Top of Input for this task

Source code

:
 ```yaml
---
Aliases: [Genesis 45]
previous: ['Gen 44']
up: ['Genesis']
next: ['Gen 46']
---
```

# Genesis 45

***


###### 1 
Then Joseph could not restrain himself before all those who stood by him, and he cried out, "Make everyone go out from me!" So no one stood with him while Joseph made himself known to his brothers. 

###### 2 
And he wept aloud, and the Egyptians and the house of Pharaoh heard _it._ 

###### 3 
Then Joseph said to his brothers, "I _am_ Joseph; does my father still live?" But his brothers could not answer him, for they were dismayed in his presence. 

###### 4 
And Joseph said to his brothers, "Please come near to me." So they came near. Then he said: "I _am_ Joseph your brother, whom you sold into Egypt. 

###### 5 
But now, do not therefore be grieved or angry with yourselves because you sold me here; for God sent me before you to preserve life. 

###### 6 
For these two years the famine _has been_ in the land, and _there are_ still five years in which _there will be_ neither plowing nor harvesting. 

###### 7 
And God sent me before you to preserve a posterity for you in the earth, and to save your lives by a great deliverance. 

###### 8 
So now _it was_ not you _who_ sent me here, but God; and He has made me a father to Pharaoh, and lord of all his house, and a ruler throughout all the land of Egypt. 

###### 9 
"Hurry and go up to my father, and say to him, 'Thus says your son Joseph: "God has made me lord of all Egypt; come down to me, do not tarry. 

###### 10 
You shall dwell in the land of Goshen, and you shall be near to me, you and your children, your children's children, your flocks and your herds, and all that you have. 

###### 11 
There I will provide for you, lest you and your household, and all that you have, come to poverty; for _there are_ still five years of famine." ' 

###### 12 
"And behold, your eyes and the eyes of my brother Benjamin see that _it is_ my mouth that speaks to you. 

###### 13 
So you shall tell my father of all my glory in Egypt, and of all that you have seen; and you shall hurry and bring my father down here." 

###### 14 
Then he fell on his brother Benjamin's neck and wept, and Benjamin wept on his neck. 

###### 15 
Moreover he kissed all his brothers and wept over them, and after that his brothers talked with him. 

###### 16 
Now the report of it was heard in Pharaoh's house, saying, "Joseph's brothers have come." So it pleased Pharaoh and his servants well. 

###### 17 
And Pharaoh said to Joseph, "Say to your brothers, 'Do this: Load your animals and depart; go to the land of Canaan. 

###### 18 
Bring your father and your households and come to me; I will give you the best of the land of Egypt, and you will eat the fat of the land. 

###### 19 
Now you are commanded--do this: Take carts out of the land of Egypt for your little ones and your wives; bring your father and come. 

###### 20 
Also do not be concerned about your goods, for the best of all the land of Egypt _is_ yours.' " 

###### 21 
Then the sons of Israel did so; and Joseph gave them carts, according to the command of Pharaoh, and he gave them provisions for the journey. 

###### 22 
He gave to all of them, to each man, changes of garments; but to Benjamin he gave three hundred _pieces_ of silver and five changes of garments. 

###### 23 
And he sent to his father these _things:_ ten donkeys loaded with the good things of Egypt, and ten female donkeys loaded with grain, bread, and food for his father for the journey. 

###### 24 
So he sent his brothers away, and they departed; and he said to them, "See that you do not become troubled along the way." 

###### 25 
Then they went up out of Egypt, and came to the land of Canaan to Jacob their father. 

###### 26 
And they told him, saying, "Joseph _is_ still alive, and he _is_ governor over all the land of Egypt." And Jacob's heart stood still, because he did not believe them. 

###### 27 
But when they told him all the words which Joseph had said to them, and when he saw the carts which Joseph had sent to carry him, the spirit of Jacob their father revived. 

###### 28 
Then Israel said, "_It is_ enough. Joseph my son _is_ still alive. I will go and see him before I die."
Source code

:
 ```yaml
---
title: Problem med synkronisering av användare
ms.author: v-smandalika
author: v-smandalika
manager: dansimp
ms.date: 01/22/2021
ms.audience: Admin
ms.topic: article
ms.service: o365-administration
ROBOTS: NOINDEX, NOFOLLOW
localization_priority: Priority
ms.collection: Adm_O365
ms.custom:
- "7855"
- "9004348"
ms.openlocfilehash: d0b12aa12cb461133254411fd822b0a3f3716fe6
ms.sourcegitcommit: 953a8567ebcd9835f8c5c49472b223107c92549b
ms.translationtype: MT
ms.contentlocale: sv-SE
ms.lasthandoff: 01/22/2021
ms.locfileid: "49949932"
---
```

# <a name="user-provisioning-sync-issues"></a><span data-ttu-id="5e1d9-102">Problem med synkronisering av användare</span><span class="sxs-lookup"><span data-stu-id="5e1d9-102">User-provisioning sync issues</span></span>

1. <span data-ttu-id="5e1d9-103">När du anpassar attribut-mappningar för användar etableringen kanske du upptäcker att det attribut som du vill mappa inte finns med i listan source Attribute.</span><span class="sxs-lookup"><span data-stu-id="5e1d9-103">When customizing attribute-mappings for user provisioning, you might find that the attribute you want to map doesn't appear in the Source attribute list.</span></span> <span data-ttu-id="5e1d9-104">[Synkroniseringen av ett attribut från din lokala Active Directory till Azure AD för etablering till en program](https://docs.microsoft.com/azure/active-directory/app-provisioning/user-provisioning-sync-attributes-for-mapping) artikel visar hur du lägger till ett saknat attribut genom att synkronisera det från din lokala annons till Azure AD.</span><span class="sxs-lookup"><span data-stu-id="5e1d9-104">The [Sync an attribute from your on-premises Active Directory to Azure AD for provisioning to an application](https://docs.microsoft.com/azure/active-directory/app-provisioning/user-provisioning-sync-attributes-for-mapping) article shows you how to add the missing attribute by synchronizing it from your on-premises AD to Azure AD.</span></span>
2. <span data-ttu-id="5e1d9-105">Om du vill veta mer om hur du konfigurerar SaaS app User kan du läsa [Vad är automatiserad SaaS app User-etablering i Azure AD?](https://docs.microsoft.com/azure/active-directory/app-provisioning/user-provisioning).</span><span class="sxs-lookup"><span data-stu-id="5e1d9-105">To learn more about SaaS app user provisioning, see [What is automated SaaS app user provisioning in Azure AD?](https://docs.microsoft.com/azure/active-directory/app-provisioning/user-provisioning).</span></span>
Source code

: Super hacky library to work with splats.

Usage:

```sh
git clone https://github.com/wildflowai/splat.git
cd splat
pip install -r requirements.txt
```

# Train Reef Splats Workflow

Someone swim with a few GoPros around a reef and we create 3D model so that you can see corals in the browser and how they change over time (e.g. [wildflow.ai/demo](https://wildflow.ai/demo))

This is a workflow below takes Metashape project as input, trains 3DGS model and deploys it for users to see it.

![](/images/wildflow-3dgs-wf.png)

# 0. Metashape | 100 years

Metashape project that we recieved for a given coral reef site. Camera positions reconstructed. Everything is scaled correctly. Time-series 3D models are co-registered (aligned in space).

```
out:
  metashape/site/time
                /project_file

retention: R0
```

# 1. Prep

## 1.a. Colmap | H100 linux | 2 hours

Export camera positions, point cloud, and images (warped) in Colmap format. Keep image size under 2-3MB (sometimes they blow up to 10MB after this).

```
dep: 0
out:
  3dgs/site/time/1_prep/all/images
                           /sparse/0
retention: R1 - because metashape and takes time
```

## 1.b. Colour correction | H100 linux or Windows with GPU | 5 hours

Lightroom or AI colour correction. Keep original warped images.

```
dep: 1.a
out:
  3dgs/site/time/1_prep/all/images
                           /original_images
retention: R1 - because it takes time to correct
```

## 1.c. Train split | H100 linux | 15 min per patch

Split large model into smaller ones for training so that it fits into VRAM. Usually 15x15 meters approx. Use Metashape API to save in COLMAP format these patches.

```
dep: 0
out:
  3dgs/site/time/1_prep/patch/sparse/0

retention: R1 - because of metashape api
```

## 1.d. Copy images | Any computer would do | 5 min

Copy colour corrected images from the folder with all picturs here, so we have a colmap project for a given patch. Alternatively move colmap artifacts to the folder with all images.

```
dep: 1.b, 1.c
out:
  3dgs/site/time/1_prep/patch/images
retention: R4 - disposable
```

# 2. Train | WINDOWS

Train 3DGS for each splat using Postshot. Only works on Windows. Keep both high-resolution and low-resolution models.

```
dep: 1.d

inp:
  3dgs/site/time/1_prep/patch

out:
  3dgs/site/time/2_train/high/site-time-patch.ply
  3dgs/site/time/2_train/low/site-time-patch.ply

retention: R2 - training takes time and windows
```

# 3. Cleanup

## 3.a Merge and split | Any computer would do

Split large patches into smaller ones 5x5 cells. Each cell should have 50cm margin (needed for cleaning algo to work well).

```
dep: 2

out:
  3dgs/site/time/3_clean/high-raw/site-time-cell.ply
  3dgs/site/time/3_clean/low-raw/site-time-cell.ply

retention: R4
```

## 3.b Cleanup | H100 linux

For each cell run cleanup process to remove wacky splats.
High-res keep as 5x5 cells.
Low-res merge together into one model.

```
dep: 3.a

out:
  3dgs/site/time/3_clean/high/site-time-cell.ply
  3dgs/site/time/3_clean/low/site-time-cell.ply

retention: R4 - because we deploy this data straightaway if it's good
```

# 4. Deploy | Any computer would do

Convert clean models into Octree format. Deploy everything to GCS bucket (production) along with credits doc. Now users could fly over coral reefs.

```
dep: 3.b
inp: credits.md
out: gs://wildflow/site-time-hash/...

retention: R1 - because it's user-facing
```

Bottom of Input for this task

#### Exercise description
Restate word for word the entries above from the line with "## 1.a. Colmap | H100 linux | 2 hours" through the line with "# 4. Deploy | Any computer would do", inclusive, leaving out everything else.

#### Response area
## 1.a. Colmap | H100 linux | 2 hours

Export camera positions, point cloud, and images (warped) in Colmap format. Keep image size under 2-3MB (sometimes they blow up to 10MB after this).

```
dep: 0
out:
  3dgs/site/time/1_prep/all/images
                           /sparse/0
retention: R1 - because metashape and takes time
```

## 1.b. Colour correction | H100 linux or Windows with GPU | 5 hours

Lightroom or AI colour correction. Keep original warped images.

```
dep: 1.a
out:
  3dgs/site/time/1_prep/all/images
                           /original_images
retention: R1 - because it takes time to correct
```

## 1.c. Train split | H100 linux | 15 min per patch

Split large model into smaller ones for training so that it fits into VRAM. Usually 15x15 meters approx. Use Metashape API to save in COLMAP format these patches.

```
dep: 0
out:
  3dgs/site/time/1_prep/patch/sparse/0

retention: R1 - because of metashape api
```

## 1.d. Copy images | Any computer would do | 5 min

Copy colour corrected images from the folder with all picturs here, so we have a colmap project for a given patch. Alternatively move colmap artifacts to the folder with all images.

```
dep: 1.b, 1.c
out:
  3dgs/site/time/1_prep/patch/images
retention: R4 - disposable
```

# 2. Train | WINDOWS

Train 3DGS for each splat using Postshot. Only works on Windows. Keep both high-resolution and low-resolution models.

```
dep: 1.d

inp:
  3dgs/site/time/1_prep/patch

out:
  3dgs/site/time/2_train/high/site-time-patch.ply
  3dgs/site/time/2_train/low/site-time-patch.ply

retention: R2 - training takes time and windows
```

# 3. Cleanup

## 3.a Merge and split | Any computer would do

Split large patches into smaller ones 5x5 cells. Each cell should have 50cm margin (needed for cleaning algo to work well).

```
dep: 2

out:
  3dgs/site/time/3_clean/high-raw/site-time-cell.ply
  3dgs/site/time/3_clean/low-raw/site-time-cell.ply

retention: R4
```

## 3.b Cleanup | H100 linux

For each cell run cleanup process to remove wacky splats.
High-res keep as 5x5 cells.
Low-res merge together into one model.

```
dep: 3.a

out:
  3dgs/site/time/3_clean/high/site-time-cell.ply
  3dgs/site/time/3_clean/low/site-time-cell.ply

retention: R4 - because we deploy this data straightaway if it's good
```

# 4. Deploy | Any computer would do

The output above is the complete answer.